CONSIGNES -
**1)** Répondez brièvement aux questions suivantes d'après l'extrait de discours politique.
(a) Combien de suppressions d'emplois touchent les salariés de Renault ?
(b) Quelle part de ceux qui vont chercher leur repas dans les Restaurants du cœur sont des salariés ?
(c) Que demandent les anciens dans les villages ?
**2)** Rédigez la suite de l'extrait de discours politique en reprenant après sa dernière phrase.

EXTRAIT DU TEXTE -
^^^^^^^^

C'est parce que malgré tout cela, partout où je vais, je sens viscéralement - et cela dépasse de loin ma personne, nos personnes -, je sens viscéralement que des millions d'hommes et de femmes soutiennent, encouragent et se demandent désespérément si la politique sert à quelque chose pour améliorer leur sort et celui de chacun. Et même ici, dans ce Zénith, je sais que certains se le demandent. Et c'est pour cela que je suis là.


Je suis là, aussi, parce que le combat social est là. Et je salue à nouveau les salariés de Renault qui sont victimes de 6 000 suppressions d'emplois alors que le patron et les actionnaires se sont augmentés, les postiers qui sont dans la salle et qui luttent contre la privatisation du service public et tous ceux qui subissent la loi d'un monde sans règles.


Alors, ces règles, je vous propose que nous les inventions ensemble et que nous les imposions ensemble.


Car enfin, nous sommes la cinquième puissance du monde et nous comptons des millions de travailleurs pauvres. Mais ce n'est pas juste ! On nous dit que c'est au nom de la compétition mondiale, mais ce n'est pas juste. J'ai dit que les artistes pouvaient, en une chanson, en une phrase - et vous en avez eu la preuve et, tout au long de cette soirée, vous le découvrirez à nouveau – en une chanson et en une phrase, on peut parfois dire plus beaucoup plus qu’un discours.


Et puisque je parle de travailleurs pauvres, j'ai envie que Coluche soit parmi nous. Parce que, nous le savons, 40 % de ceux qui vont chercher leur repas dans les Restaurants du cœur sont des salariés. Oui vous l'avez entendu, ce sont des salariés précaires, dans la cinquième puissance du monde ! Et Coluche disait ceci : « Ils vont être content les pauvres d'apprendre qu'ils vivent dans un pays riche »…


Alors, est-ce qu'il est possible de répartir autrement les richesses ? Nous en avons la certitude, bien sûr !


Et moi, je veux une France où les petits retraités ne se demanderont plus s'il faut faire un repas à midi ou le soir, s'il faut économiser sur l'électricité ou sur le gaz pour pouvoir passer l'hiver.

Je veux une France où je n'entendrai plus les enfants des cités me demander, « Mais, M'dame, pourquoi ils ne nous aiment pas ? »

Je veux une France où l'on n'entendra plus les anciens dans les villages me demander pourquoi il n'y a plus de docteur.

Sommes-nous condamnés à entendre des professeurs dire : « On n'y arrive plus » ?

Sommes-nous condamnés à entendre des jeunes dire : « Je n'ai pas peur de l'avenir. J'ai peur de ne plus en avoir » ?

Moi je veux, pour la France, une école qui donne à tous les enfants la chance de réussir et donc la liberté de choisir sa vie.

Je veux que la France soit capable d'accueillir tous ses jeunes. Qu'elle leur transmette les œuvres et les savoirs d'hier et d'aujourd'hui, et ceux de demain. Qu'elle aide chacun à réussir sa vie et à choisir sa voie et que ce privilège ne soit pas réservé à quelques-uns. Parce que la politique c'est d'abord le devoir de transmission.

Je veux qu’en France le travail soit respecté dans des entreprises qui auront les moyens d'innover et de bien payer leurs salariés.

^^^^^^^^

ENREGISTREMENTS EXTRAITS -
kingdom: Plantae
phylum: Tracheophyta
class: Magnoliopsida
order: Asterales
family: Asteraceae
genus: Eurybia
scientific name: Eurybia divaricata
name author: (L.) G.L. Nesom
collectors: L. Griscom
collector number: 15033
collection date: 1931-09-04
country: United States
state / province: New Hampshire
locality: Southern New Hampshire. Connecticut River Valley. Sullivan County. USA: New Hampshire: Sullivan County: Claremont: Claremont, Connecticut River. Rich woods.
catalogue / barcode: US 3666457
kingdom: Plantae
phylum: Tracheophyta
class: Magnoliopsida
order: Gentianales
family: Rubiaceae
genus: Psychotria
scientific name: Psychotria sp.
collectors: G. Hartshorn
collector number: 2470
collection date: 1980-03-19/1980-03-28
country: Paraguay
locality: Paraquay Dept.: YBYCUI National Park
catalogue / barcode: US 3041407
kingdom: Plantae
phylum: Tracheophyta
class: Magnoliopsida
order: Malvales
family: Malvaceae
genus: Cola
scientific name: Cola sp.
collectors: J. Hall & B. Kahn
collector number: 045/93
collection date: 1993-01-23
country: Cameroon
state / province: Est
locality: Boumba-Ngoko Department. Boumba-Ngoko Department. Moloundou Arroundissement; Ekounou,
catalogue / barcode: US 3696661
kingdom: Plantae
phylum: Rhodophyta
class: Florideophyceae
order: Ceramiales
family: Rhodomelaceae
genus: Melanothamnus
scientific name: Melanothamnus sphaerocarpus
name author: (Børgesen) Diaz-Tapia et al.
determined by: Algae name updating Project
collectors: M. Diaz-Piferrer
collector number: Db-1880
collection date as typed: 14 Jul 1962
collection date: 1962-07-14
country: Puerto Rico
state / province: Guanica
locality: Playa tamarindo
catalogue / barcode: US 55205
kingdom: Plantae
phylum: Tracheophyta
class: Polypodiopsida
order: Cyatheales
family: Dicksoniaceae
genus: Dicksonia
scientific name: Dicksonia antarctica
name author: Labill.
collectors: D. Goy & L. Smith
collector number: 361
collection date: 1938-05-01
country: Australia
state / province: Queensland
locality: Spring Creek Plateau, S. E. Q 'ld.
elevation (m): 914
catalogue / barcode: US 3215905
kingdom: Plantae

^^^^^^^^

RÉPONSES DANS L'ORDRE -
**1)**
(a) 6 000 suppressions d'emplois.
(b) 40 %.
(c) Pourquoi il n'y a plus de docteur.

**2)**
Et enfin – on pourrait penser que c'est le bon sens-même, mais non, puisque le monde marche sur la tête – moi, je veux un monde, nous voulons un monde où le système financier n'est pas au service de lui-même, il est au service de l'économie. Et l'économie, elle n'est pas au service du profit pour quelques-uns, mais elle est pour le bien être des hommes et des femmes qui la font tourner.


Voilà, le bon ordre des choses. Tout le reste, c'est le désordre organisé par quelques-uns pour leur seul intérêt. Et d'ailleurs, dites-moi donc, le mot actionnaire n'apparait pas, il me semble, dans la Déclaration des droits de l'Homme et du citoyen ?

Permettez-moi de saluer ce soir la victoire des ouvrières d'Arena. Vous avez entendu, Arena ? Ce sont les ouvrières qui fabriquaient les maillots de bains de compétition. Certains d’ailleurs les trouvent mignons, ces maillots de bain… Ce que je trouve moins mignon, et même carrément abject, c'est que leur employeur, qui faisait des bénéfices conséquents, avait délocalisé en Chine, laissant sur le carreau des femmes qui travaillaient dans l'entreprise depuis 20 ou 30 ans. Jetées comme un vieux maillot de bain en quelque sorte.

L'entreprise a été condamnée, parce que ces femmes n'ont pas baissé les bras. L'entreprise a été condamnée à leur verser 50 000 euros chacune.

L'une de ces ouvrières a dit : « Le tribunal a choisi la vie des gens face aux intérêts des actionnaires ». Et sa copine a ajouté : « Cela a été une joie, pas seulement pour l'argent, je ne vais pas cracher là-dessus, mais parce que les patrons vont y réfléchir à deux fois avant de larguer une usine qui gagne. »


Non ! Non, Tous les coups ne sont pas permis.

Que les entreprises soient attentives à leur marge, quoi de plus normal ?

Qu'il faille, dans certains secteurs, produire aussi au plus près des nouveaux marchés qui s'ouvrent, pourquoi pas ?

Mais qu'on ne nous raconte pas, comme le patron d'Arena, comme celui de Gandrange et comme tant d'autres, que c'est la seule solution.


A quand l'interdiction de délocaliser et de licencier avec obligation de rembourser les aides publiques si l'entreprise fait des bénéfices ?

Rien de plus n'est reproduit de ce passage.